A little note on plagiarism

It’s interesting to me that the top posts listed along the side include some of my meditations on works of literature.

I find it hard to believe that I am that brilliant, or that my posts are that interesting. No. Rather, having been both a teacher and a college lecturer, I am more than familiar with the deep desire to “succeed” on the part of young people who have the temerity to call themselves students. Far too many of them seem to believe that the pinnacle of learning is operating The Google.

So I’ve come to the conclusion that one of the reasons that the posts on Eliot and Fitzgerald have staying power is that “students” are searching the web for references to these works of literature. I have no doubt that some of my words have ended up in essays somewhere. I hope fervently that the people marking those essays are astute enough to notice, and ballsy enough to penalize.
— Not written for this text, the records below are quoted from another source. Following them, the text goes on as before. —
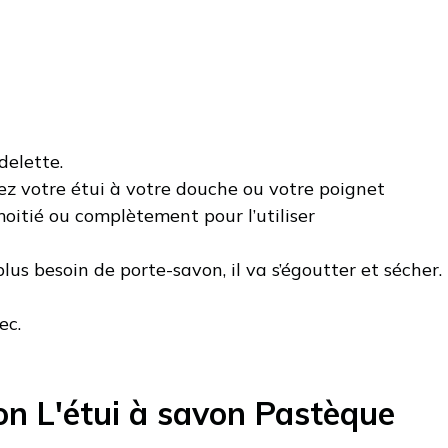
delette.
 moitié ou complètement pour l’utiliser
plus besoin de porte-savon, il va s’égoutter et sécher.
ec.
on L'étui à savon Pastèque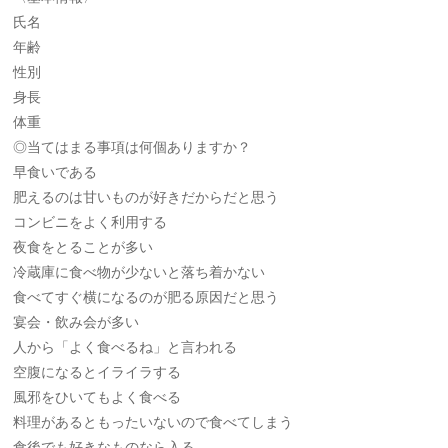
氏名
年齢
性別
身長
体重
◎当てはまる事項は何個ありますか？
早食いである
肥えるのは甘いものが好きだからだと思う
コンビニをよく利用する
夜食をとることが多い
冷蔵庫に食べ物が少ないと落ち着かない
食べてすぐ横になるのが肥る原因だと思う
宴会・飲み会が多い
人から「よく食べるね」と言われる
空腹になるとイライラする
風邪をひいてもよく食べる
料理があるともったいないので食べてしまう
食後でも好きなものなら入る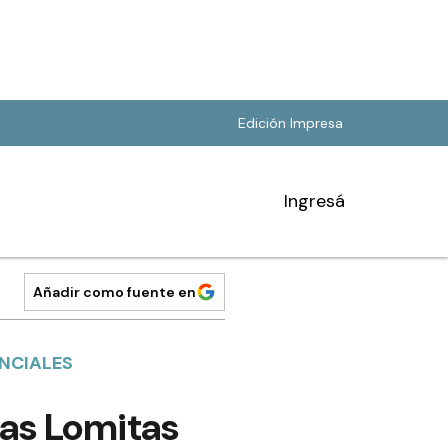
Edición Impresa
Ingresá
Añadir como fuente en
NCIALES
Las Lomitas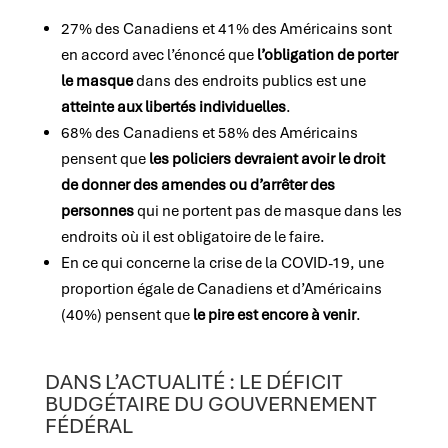
27% des Canadiens et 41% des Américains sont
en accord avec l’énoncé que
l’obligation de porter
le masque
dans des endroits publics est une
atteinte aux libertés individuelles
.
68% des Canadiens et 58% des Américains
pensent que
les policiers devraient avoir le droit
de donner des amendes ou d’arrêter des
personnes
qui ne portent pas de masque dans les
endroits où il est obligatoire de le faire.
En ce qui concerne la crise de la COVID-19, une
proportion égale de Canadiens et d’Américains
(40%) pensent que
le pire est encore à venir
.
DANS L’ACTUALITÉ : LE DÉFICIT
BUDGÉTAIRE DU GOUVERNEMENT
FÉDÉRAL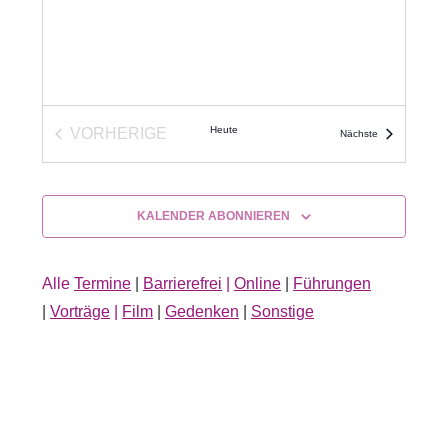
Heute
VORHERIGE
Veranstaltunge
Nächste
VERANSTALTUNGEN
KALENDER ABONNIEREN
Alle
Termine
|
Barrierefrei
|
Online
|
Führungen
|
Vorträge
|
Film
|
Gedenken
|
Sonstige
Plagiarism is alive and well; of that I have no doubt. And it’s oddly flattering to think that people might want to plagiarize what I’ve written here on my blog. If you are one of those word-thieves, however, be assured of this. As soon as I figure out how to link this site to one which provides your teachers with information about the sources of your plagiarism, I’m going to do so.

I just wish I could watch you go down in flames.


3 thoughts on “A little note on plagiarism

  1. My college used TurnItIn, and it seemed to work pretty well.

    And at the risk of irritation, what color is “TurnItIn”? (ok, that’s probably the last one. Also, besides asking what color certain words are, what kinds of questions irritate you the most?

    Dig your bloggity-blog. I’m going to take that Grammar Snob test during my lunch break. I don’t know if I’ll hit the 99th percentile, but I’m guessing my score won’t be low. My dad corrected my grammar constantly, and I hated it, so what did I do? Major in English, of course. Now I correct him.